But it comes at a price. The dart2js compiler aims to produce code that is as close to the original dart code and its idioms, so basically if you use closures and forEach etc they end up in your code. Of course tree shaking is performed, but I do not see a lot of code rewrite being done, even less code optimization. It is a grey area (means it is not clear who should be optimizing the code in this case, the VM or the compiler. We know that in Google both are employed in different projects (for example GWT produces code that is highly optimised per browser, while Closure compiler produces code that is optimized for size and can potentially lead to more ineffective code when it is executed in V8 (actually there are several bugs submitted about this - function in-lining leading to calls that are de-optimized or cannot be optimized at all)).
So what I did to mitigate things: first - remove all closures (so no forEach, no map etc). Second - get rid of all in-method created object instances (mainly Matrix and Rectangle instances for calculations). Instead create 'cache' instances and tie them to the main object (the one where the methods are executed). So now instead of creating several matrices only one instance is used and is mutated several time and reused. Same goes for the rectangles. Third - get rid of local variables, instead use a List instance as cache and put every number needed in there.

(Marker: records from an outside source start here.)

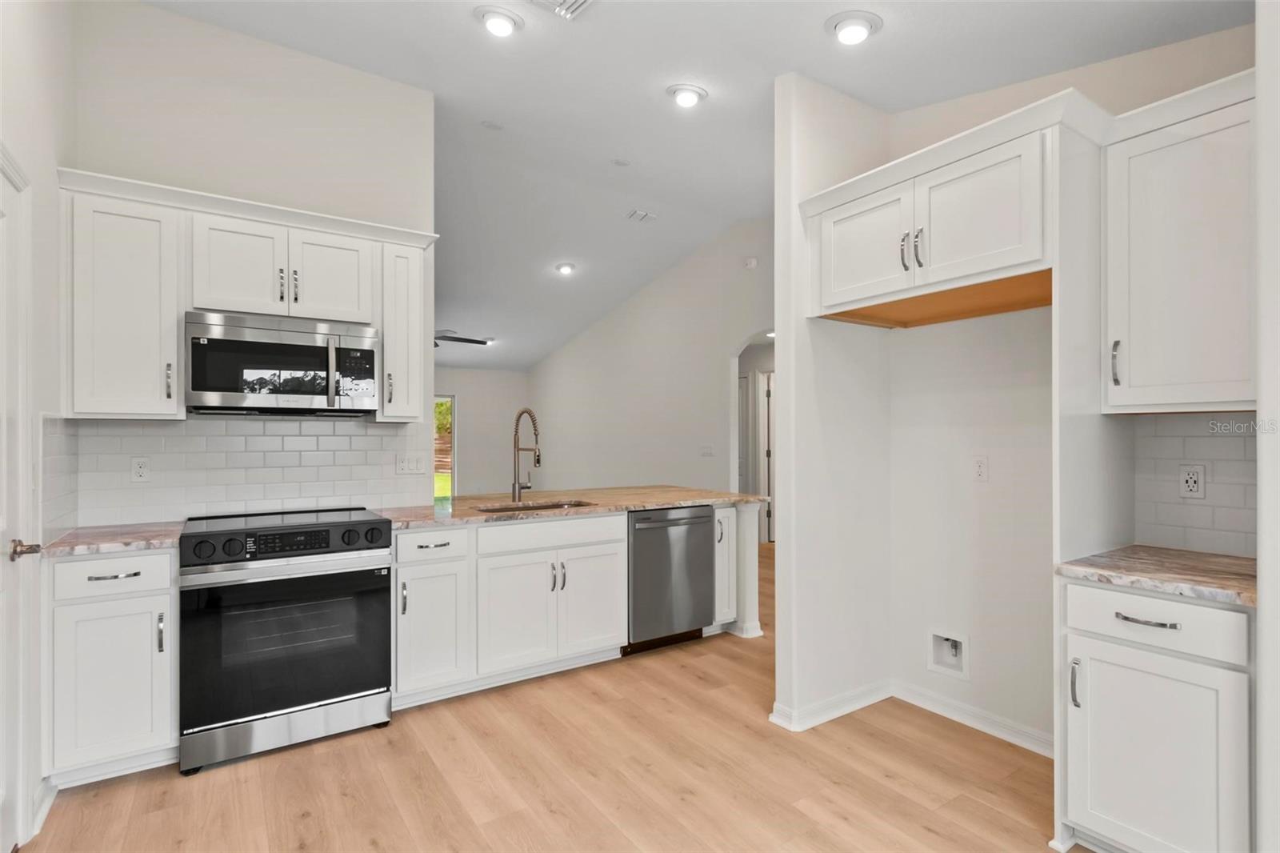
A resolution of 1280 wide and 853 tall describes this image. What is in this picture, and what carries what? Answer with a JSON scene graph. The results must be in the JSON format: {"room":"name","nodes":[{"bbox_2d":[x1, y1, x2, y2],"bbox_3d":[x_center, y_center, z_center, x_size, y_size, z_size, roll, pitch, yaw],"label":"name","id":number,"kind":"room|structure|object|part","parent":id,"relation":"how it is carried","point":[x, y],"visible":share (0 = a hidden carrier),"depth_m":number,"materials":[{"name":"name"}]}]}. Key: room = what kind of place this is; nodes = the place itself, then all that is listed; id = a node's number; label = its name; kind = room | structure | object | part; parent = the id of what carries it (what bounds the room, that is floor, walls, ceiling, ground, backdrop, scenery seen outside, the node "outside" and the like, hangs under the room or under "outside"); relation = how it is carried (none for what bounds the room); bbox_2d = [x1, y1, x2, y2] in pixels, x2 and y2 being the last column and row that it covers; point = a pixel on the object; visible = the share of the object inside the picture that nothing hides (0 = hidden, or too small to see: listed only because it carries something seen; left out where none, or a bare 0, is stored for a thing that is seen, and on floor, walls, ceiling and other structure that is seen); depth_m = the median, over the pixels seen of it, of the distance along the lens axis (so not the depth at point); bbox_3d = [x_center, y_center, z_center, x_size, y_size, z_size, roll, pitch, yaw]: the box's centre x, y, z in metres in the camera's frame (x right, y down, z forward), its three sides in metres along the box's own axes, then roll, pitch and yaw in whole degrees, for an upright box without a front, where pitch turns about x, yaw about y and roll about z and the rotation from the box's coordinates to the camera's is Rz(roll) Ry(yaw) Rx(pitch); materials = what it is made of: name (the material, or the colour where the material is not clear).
{"room":"kitchen","nodes":[
{"label":"kitchen","id":0,"kind":"room"},
{"bbox_2d":[0,0,74,848],"bbox_3d":[-1.476,-0.361,0.929,0.135,3.463,3.691,0,0,-34],"label":"left wall","id":1,"kind":"structure","parent":0,"point":[54,158],"depth_m":2.05,"materials":[{"name":"white paint"}]},
{"bbox_2d":[0,152,36,852],"bbox_3d":[-1.770,0.298,1.505,0.092,2.086,0.894,0,0,-34],"label":"door","id":2,"kind":"structure","parent":1,"relation":"in","point":[1,585],"depth_m":1.77,"materials":[{"name":"white paint"}]},
{"bbox_3d":[-1.943,0.394,1.805,0.077,0.061,0.089,0,0,-34],"label":"door handle","id":3,"kind":"part","parent":2,"relation":"part of","materials":[{"name":"metal"}]},
{"bbox_2d":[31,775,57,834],"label":"baseboard","id":4,"kind":"structure","parent":1,"relation":"attached to","point":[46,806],"depth_m":1.97,"materials":[{"name":"white paint"}]},
{"bbox_2d":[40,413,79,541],"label":"tile backsplash","id":5,"kind":"structure","parent":1,"relation":"attached to","point":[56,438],"depth_m":2.24,"materials":[{"name":"tile"}]},
{"bbox_2d":[62,0,435,521],"bbox_3d":[-1.967,-0.358,2.934,1.645,3.439,0.119,0,0,-34],"label":"kitchen back wall","id":6,"kind":"structure","parent":0,"point":[164,16],"depth_m":2.87,"materials":[{"name":"white paint"}]},
{"bbox_2d":[61,179,183,418],"bbox_3d":[-2.228,-0.487,2.474,0.370,0.916,0.379,0,0,-34],"label":"upper cabinet","id":7,"kind":"object","parent":6,"relation":"attached to","point":[154,396],"visible":0.89,"depth_m":2.36,"materials":[{"name":"white paint"}]},
{"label":"pull","id":8,"kind":"part","parent":7,"relation":"part of","materials":[{"name":"metal"}]},
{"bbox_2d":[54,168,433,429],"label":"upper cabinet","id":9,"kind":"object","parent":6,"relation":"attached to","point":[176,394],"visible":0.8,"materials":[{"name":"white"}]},
{"bbox_2d":[51,414,437,528],"bbox_3d":[-1.880,0.202,2.908,1.511,0.489,0.009,0,0,-34],"label":"tile backsplash","id":10,"kind":"structure","parent":6,"relation":"attached to","point":[304,423],"depth_m":2.81,"materials":[{"name":"white tile"}]},
{"bbox_2d":[131,456,151,482],"bbox_3d":[-2.301,0.198,2.626,0.071,0.116,0.009,0,0,-34],"label":"wall outlet","id":11,"kind":"object","parent":10,"relation":"attached to","point":[138,466],"visible":0.98,"depth_m":2.62,"materials":[{"name":"white plastic"}]},
{"bbox_2d":[394,452,427,474],"bbox_3d":[-1.294,0.214,3.227,0.160,0.114,0.014,0,0,-34],"label":"light switch","id":12,"kind":"object","parent":10,"relation":"attached to","point":[414,463],"visible":0.98,"depth_m":3.23,"materials":[{"name":"white plastic"}]},
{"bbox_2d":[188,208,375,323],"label":"upper cabinet","id":13,"kind":"object","parent":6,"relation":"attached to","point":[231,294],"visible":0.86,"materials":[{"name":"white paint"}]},
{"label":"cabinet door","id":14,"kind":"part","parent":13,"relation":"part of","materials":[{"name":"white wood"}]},
{"bbox_2d":[184,309,381,416],"bbox_3d":[-1.705,-0.281,2.758,0.762,0.433,0.456,0,0,-34],"label":"microwave","id":15,"kind":"object","parent":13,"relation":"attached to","point":[289,346],"visible":0.99,"depth_m":2.59,"materials":[{"name":"silver metal"}]},
{"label":"microwave handle","id":16,"kind":"part","parent":15,"relation":"part of","materials":[{"name":"silver metal"}]},
{"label":"microwave control panel","id":17,"kind":"part","parent":15,"relation":"part of","materials":[{"name":"black glass"}]},
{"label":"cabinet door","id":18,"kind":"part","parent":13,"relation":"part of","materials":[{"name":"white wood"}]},
{"bbox_2d":[378,236,431,422],"bbox_3d":[-1.290,-0.480,3.052,0.221,0.913,0.384,0,0,-34],"label":"upper cabinet","id":19,"kind":"object","parent":6,"relation":"attached to","point":[417,312],"visible":0.74,"depth_m":2.93,"materials":[{"name":"white paint"}]},
{"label":"pull","id":20,"kind":"part","parent":19,"relation":"part of","materials":[{"name":"metal"}]},
{"bbox_2d":[432,366,530,498],"bbox_3d":[-3.948,0.097,7.899,5.486,2.629,0.129,0,0,-34],"label":"far wall","id":21,"kind":"structure","parent":0,"point":[470,456],"depth_m":8.84,"materials":[{"name":"paint"}]},
{"bbox_2d":[432,394,455,502],"bbox_3d":[-3.535,0.370,8.508,1.597,1.664,0.098,0,0,-34],"label":"window","id":22,"kind":"structure","parent":21,"relation":"in","point":[444,398],"depth_m":8.86,"materials":[{"name":"glass"}]},
{"bbox_2d":[16,537,1063,852],"bbox_3d":[-0.247,1.390,4.120,7.364,0.067,9.688,0,0,-34],"label":"floor","id":23,"kind":"structure","parent":0,"point":[547,814],"depth_m":2.18,"materials":[{"name":"brown wood"}]},
{"bbox_2d":[46,548,179,786],"bbox_3d":[-2.124,0.918,2.365,0.391,0.878,0.653,0,0,-34],"label":"base cabinet","id":24,"kind":"object","parent":23,"relation":"on","point":[81,562],"visible":0.76,"depth_m":2.13,"materials":[{"name":"white paint"}]},
{"bbox_3d":[-2.004,0.563,2.158,0.389,0.140,0.054,0,0,-34],"label":"drawer","id":25,"kind":"part","parent":24,"relation":"part of","materials":[{"name":"white paint"}]},
{"bbox_2d":[40,520,183,556],"bbox_3d":[-2.157,0.459,2.379,0.491,0.035,0.618,0,0,-34],"label":"countertop","id":26,"kind":"structure","parent":24,"relation":"on","point":[74,543],"depth_m":2.24,"materials":[{"name":"stone"}]},
{"bbox_3d":[-1.993,0.567,2.164,0.150,0.013,0.052,0,0,-34],"label":"drawer pull","id":27,"kind":"part","parent":24,"relation":"part of","materials":[{"name":"silver metal"}]},
{"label":"pull","id":28,"kind":"part","parent":24,"relation":"part of","materials":[{"name":"silver metal"}]},
{"bbox_2d":[176,506,395,774],"bbox_3d":[-1.602,0.885,2.623,0.765,0.954,0.719,0,0,-34],"label":"range","id":29,"kind":"object","parent":23,"relation":"on","point":[344,526],"visible":0.99,"depth_m":2.36,"materials":[{"name":"metal"}]},
{"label":"storage drawer","id":30,"kind":"part","parent":29,"relation":"part of","materials":[{"name":"silver metal"}]},
{"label":"oven door","id":31,"kind":"part","parent":29,"relation":"part of","materials":[{"name":"black glass"}]},
{"bbox_3d":[-1.477,0.491,2.463,0.764,0.126,0.122,0,0,-34],"label":"control panel","id":32,"kind":"part","parent":29,"relation":"part of","materials":[{"name":"black glass"}]},
{"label":"digital display","id":33,"kind":"part","parent":29,"relation":"part of","materials":[{"name":"black glass"}]},
{"bbox_2d":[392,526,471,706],"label":"base cabinet","id":34,"kind":"object","parent":23,"relation":"on","point":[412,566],"visible":0.74,"depth_m":2.72,"materials":[{"name":"white paint"}]},
{"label":"cabinet door","id":35,"kind":"part","parent":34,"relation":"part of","materials":[{"name":"white paint"}]},
{"bbox_2d":[388,504,755,713],"bbox_3d":[-0.356,0.913,3.345,2.264,0.863,0.676,0,0,-34],"label":"base cabinet","id":36,"kind":"object","parent":23,"relation":"on","point":[592,546],"visible":0.62,"depth_m":2.91,"materials":[{"name":"white paint"}]},
{"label":"door","id":37,"kind":"part","parent":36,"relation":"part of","materials":[{"name":"white paint"}]},
{"bbox_3d":[-0.467,0.579,3.044,0.819,0.137,0.069,0,0,-34],"label":"drawer","id":38,"kind":"part","parent":36,"relation":"part of","materials":[{"name":"white paint"}]},
{"bbox_2d":[373,484,775,527],"bbox_3d":[-0.331,0.473,3.603,2.590,0.038,1.049,0,0,-34],"label":"countertop","id":39,"kind":"structure","parent":36,"relation":"on","point":[685,498],"depth_m":3.37,"materials":[{"name":"beige stone"}]},
{"bbox_2d":[509,408,541,502],"bbox_3d":[-0.684,0.174,3.424,0.107,0.547,0.271,0,0,-34],"label":"faucet","id":40,"kind":"object","parent":39,"relation":"on","point":[514,483],"visible":0.99,"depth_m":3.47,"materials":[{"name":"silver metal"}]},
{"bbox_2d":[473,498,595,513],"bbox_3d":[-0.582,0.579,3.288,0.751,0.201,0.454,0,0,-34],"label":"sink","id":41,"kind":"object","parent":39,"relation":"in","point":[504,510],"visible":0.17,"depth_m":3.46,"materials":[{"name":"silver metal"}]},
{"bbox_3d":[-0.271,0.988,3.181,0.408,0.575,0.082,0,0,-34],"label":"cabinet door","id":42,"kind":"part","parent":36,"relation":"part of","materials":[{"name":"white paint"}]},
{"bbox_2d":[625,504,714,652],"bbox_3d":[0.047,0.928,3.679,0.608,0.862,0.661,0,0,-34],"label":"dishwasher","id":43,"kind":"object","parent":23,"relation":"on","point":[702,562],"visible":0.7,"depth_m":3.43,"materials":[{"name":"silver metal"}]},
{"bbox_2d":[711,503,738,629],"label":"base cabinet","id":44,"kind":"object","parent":23,"relation":"on","point":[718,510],"visible":0.23,"depth_m":3.63,"materials":[{"name":"white paint"}]},
{"bbox_2d":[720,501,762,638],"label":"end panel","id":45,"kind":"object","parent":23,"relation":"on","point":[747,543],"visible":0.39,"depth_m":3.70,"materials":[{"name":"white paint"}]},
{"bbox_2d":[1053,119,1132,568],"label":"refrigerator side panel","id":46,"kind":"object","parent":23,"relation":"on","point":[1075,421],"visible":0.59,"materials":[{"name":"white paint"}]},
{"bbox_2d":[1060,575,1255,852],"bbox_3d":[1.708,0.909,1.797,0.654,0.873,0.479,0,0,-34],"label":"base cabinet","id":47,"kind":"object","parent":23,"relation":"on","point":[1196,607],"visible":0.92,"depth_m":1.62,"materials":[{"name":"white paint"}]},
{"bbox_3d":[1.361,0.804,1.783,0.027,0.142,0.025,0,0,-34],"label":"bar pull","id":48,"kind":"part","parent":47,"relation":"part of","materials":[{"name":"silver metal"}]},
{"bbox_3d":[1.487,0.569,1.676,0.051,0.013,0.151,0,0,-34],"label":"drawer pull","id":49,"kind":"part","parent":47,"relation":"part of","materials":[{"name":"silver metal"}]},
{"bbox_2d":[1054,544,1256,607],"bbox_3d":[1.778,0.455,1.783,0.618,0.036,0.650,0,0,-34],"label":"countertop","id":50,"kind":"structure","parent":47,"relation":"on","point":[1178,553],"depth_m":1.73,"materials":[{"name":"stone"}]},
{"bbox_3d":[1.495,0.568,1.683,0.050,0.140,0.458,0,0,-34],"label":"drawer","id":51,"kind":"part","parent":47,"relation":"part of","materials":[{"name":"white paint"}]},
{"bbox_2d":[529,218,774,496],"bbox_3d":[0.205,-0.347,6.770,0.126,3.518,6.743,0,0,-34],"label":"wall","id":52,"kind":"structure","parent":0,"point":[647,322],"depth_m":6.56,"materials":[{"name":"white paint"}]},
{"bbox_2d":[699,444,714,456],"bbox_3d":[0.696,0.265,5.905,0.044,0.129,0.126,0,0,-34],"label":"light switch","id":53,"kind":"object","parent":52,"relation":"attached to","point":[707,451],"visible":0.99,"depth_m":5.90,"materials":[{"name":"white plastic"}]},
{"bbox_2d":[743,256,758,268],"bbox_3d":[1.069,-1.567,5.441,0.089,0.102,0.140,0,0,-34],"label":"smoke detector","id":54,"kind":"object","parent":52,"relation":"attached to","point":[752,262],"visible":0.98,"depth_m":5.42,"materials":[{"name":"white plastic"}]},
{"bbox_2d":[732,331,775,542],"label":"archway","id":55,"kind":"object","parent":52,"relation":"in","point":[760,406],"visible":0.4,"materials":[{"name":"white paint"}]},
{"bbox_2d":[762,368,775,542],"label":"hallway door","id":56,"kind":"structure","parent":55,"relation":"in","point":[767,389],"depth_m":6.79,"materials":[{"name":"white paint"}]},
{"bbox_2d":[144,0,1258,370],"bbox_3d":[-0.772,-1.880,4.414,6.961,0.147,10.435,0,0,-34],"label":"ceiling","id":57,"kind":"structure","parent":0,"point":[457,28],"depth_m":3.21,"materials":[{"name":"white paint"}]},
{"bbox_2d":[433,329,492,346],"bbox_3d":[-2.341,-1.089,6.092,1.350,0.465,1.331,0,0,-34],"label":"ceiling fan","id":58,"kind":"object","parent":57,"relation":"hanging from","point":[477,342],"visible":0.36,"depth_m":6.13,"materials":[{"name":"metal"}]},
{"bbox_2d":[480,120,503,130],"bbox_3d":[-0.990,-2.027,3.843,0.141,0.029,0.140,0,0,-34],"label":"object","id":59,"kind":"object","parent":57,"relation":"attached to","point":[490,125],"visible":0.98,"depth_m":3.83,"materials":[{"name":"white"}]},
{"bbox_2d":[472,4,523,36],"bbox_3d":[-0.635,-1.814,2.569,0.208,0.052,0.209,0,0,-34],"label":"recessed light","id":60,"kind":"object","parent":57,"relation":"in","point":[499,16],"visible":0.99,"depth_m":2.53,"materials":[{"name":"white plastic"}]},
{"bbox_2d":[528,0,595,19],"bbox_3d":[-0.326,-1.756,2.243,0.326,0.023,0.299,0,0,-34],"label":"ceiling vent","id":61,"kind":"object","parent":57,"relation":"in","point":[582,3],"visible":0.98,"depth_m":2.38,"materials":[{"name":"white metal"}]},
{"bbox_2d":[555,261,576,274],"bbox_3d":[-0.758,-1.631,5.872,0.196,0.061,0.196,0,0,-34],"label":"recessed light","id":62,"kind":"object","parent":57,"relation":"in","point":[565,267],"visible":0.99,"depth_m":5.84,"materials":[{"name":"white plastic"}]},
{"bbox_2d":[612,157,630,166],"bbox_3d":[-0.135,-1.981,4.273,0.125,0.029,0.125,0,0,-34],"label":"smoke detector","id":63,"kind":"object","parent":57,"relation":"attached to","point":[619,162],"visible":0.98,"depth_m":4.26,"materials":[{"name":"white"}]},
{"bbox_2d":[625,208,656,222],"bbox_3d":[0.020,-1.939,5.248,0.250,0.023,0.178,0,0,-34],"label":"ceiling vent","id":64,"kind":"object","parent":57,"relation":"attached to","point":[642,214],"visible":0.99,"depth_m":5.23,"materials":[{"name":"white"}]},
{"bbox_2d":[667,83,707,107],"bbox_3d":[0.258,-1.769,3.050,0.210,0.060,0.211,0,0,-34],"label":"recessed light","id":65,"kind":"object","parent":57,"relation":"in","point":[687,98],"visible":0.99,"depth_m":3.01,"materials":[{"name":"white plastic"}]},
{"bbox_2d":[824,10,882,46],"bbox_3d":[0.848,-1.569,2.252,0.213,0.069,0.215,0,0,-34],"label":"recessed light","id":66,"kind":"object","parent":57,"relation":"attached to","point":[847,36],"visible":0.99,"depth_m":2.22,"materials":[{"name":"white plastic"}]},
{"bbox_2d":[768,71,894,731],"bbox_3d":[0.968,-0.235,2.803,0.724,3.230,0.122,0,0,-34],"label":"partition wall","id":67,"kind":"structure","parent":0,"point":[780,640],"depth_m":2.67,"materials":[{"name":"white paint"}]},
{"bbox_2d":[768,680,892,730],"bbox_3d":[0.958,1.314,2.745,0.727,0.088,0.132,0,0,-34],"label":"baseboard","id":68,"kind":"structure","parent":67,"relation":"attached to","point":[867,702],"depth_m":2.66,"materials":[{"name":"white paint"}]},
{"bbox_2d":[861,21,1263,764],"bbox_3d":[1.852,-0.301,2.151,0.126,3.344,2.087,0,0,-34],"label":"right wall","id":69,"kind":"structure","parent":0,"point":[925,337],"depth_m":2.54,"materials":[{"name":"white paint"}]},
{"bbox_2d":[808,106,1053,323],"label":"upper cabinet","id":70,"kind":"object","parent":69,"relation":"attached to","point":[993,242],"visible":0.88,"depth_m":2.16,"materials":[{"name":"white paint"}]},
{"bbox_3d":[0.956,-0.747,2.475,0.087,0.487,0.470,0,0,-34],"label":"door","id":71,"kind":"part","parent":70,"relation":"part of","materials":[{"name":"white paint"}]},
{"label":"bar pull","id":72,"kind":"part","parent":70,"relation":"part of","materials":[{"name":"silver metal"}]},
{"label":"pull","id":73,"kind":"part","parent":70,"relation":"part of","materials":[{"name":"silver metal"}]},
{"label":"door","id":74,"kind":"part","parent":70,"relation":"part of","materials":[{"name":"white paint"}]},
{"bbox_2d":[927,628,970,679],"bbox_3d":[1.471,1.062,2.685,0.086,0.204,0.211,0,0,-34],"label":"water outlet box","id":75,"kind":"object","parent":69,"relation":"in","point":[942,642],"visible":0.95,"depth_m":2.70,"materials":[{"name":"white plastic"}]},
{"bbox_2d":[892,681,1054,755],"bbox_3d":[1.263,1.315,2.428,0.832,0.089,1.019,0,0,-34],"label":"baseboard","id":76,"kind":"structure","parent":69,"relation":"attached to","point":[968,710],"depth_m":2.63,"materials":[{"name":"white paint"}]},
{"bbox_2d":[972,456,988,482],"bbox_3d":[1.547,0.195,2.584,0.009,0.116,0.072,0,0,-34],"label":"wall outlet","id":77,"kind":"object","parent":69,"relation":"attached to","point":[980,466],"visible":0.98,"depth_m":2.58,"materials":[{"name":"white plastic"}]},
{"bbox_2d":[1103,77,1257,413],"bbox_3d":[1.851,-0.517,1.858,0.367,0.946,0.474,0,0,-34],"label":"upper cabinet","id":78,"kind":"object","parent":69,"relation":"attached to","point":[1143,376],"visible":0.96,"depth_m":1.80,"materials":[{"name":"white paint"}]},
{"bbox_3d":[1.602,-0.208,1.920,0.029,0.149,0.026,0,0,-34],"label":"bar pull","id":79,"kind":"part","parent":78,"relation":"part of","materials":[{"name":"silver metal"}]},
{"bbox_2d":[1132,412,1257,557],"bbox_3d":[2.043,0.197,1.941,0.009,0.481,0.583,0,0,-34],"label":"tile backsplash","id":80,"kind":"structure","parent":69,"relation":"attached to","point":[1223,438],"depth_m":2.02,"materials":[{"name":"white tile"}]},
{"bbox_2d":[1178,463,1206,498],"bbox_3d":[1.949,0.194,2.008,0.009,0.116,0.071,0,0,-34],"label":"wall outlet","id":81,"kind":"object","parent":80,"relation":"attached to","point":[1190,488],"visible":0.98,"depth_m":2.00,"materials":[{"name":"white plastic"}]},
{"bbox_2d":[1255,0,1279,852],"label":"right wall","id":82,"kind":"structure","parent":0,"point":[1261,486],"depth_m":1.41,"materials":[{"name":"white paint"}]}
]}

Well the answer is (sadly) - YES.
My assumption is that this would not matter in more static web apps or apps using other means to animate, but for games, while providing great library and excellent tooling as a whole Dart hides too many underwater rocks. You have to already be a JS ninja to write Dart code that will perform best when compiled to JS, which basically nulls out the benefits of Dart IMO. Dart promised to get us rid from JS. And yet we are going back there the moment we need a bit more performance.
I should finish with a positive note: all this will be gone once DartVM is available as a built-in Chrome option in stable. At the penetration rate of the new stable version to the users if would be a week after that release and everyone will have it. It is another question how will we deploy pure dart code to the users (my project for example uses ~500 dart files, imagine downloading those to the client...). But it could happen and then one will be truly liberated from the JS. But what about other browsers? Mozilla's ex CTO/CEO is directly opposing it, while Microsoft and especially Apple have financial interest of hindering the adoption of Dart. So it is not purely technical problems after all. Anyway, with Dart support in chrome one would have a large user base (Android + ChromeOS devices + all chrome installs) and in the beginning I think it is enough to incline the developers to explore it more as a platform and less as a compilation mid-stage for JS. Just imagine what you could write with those extra CPU cycles...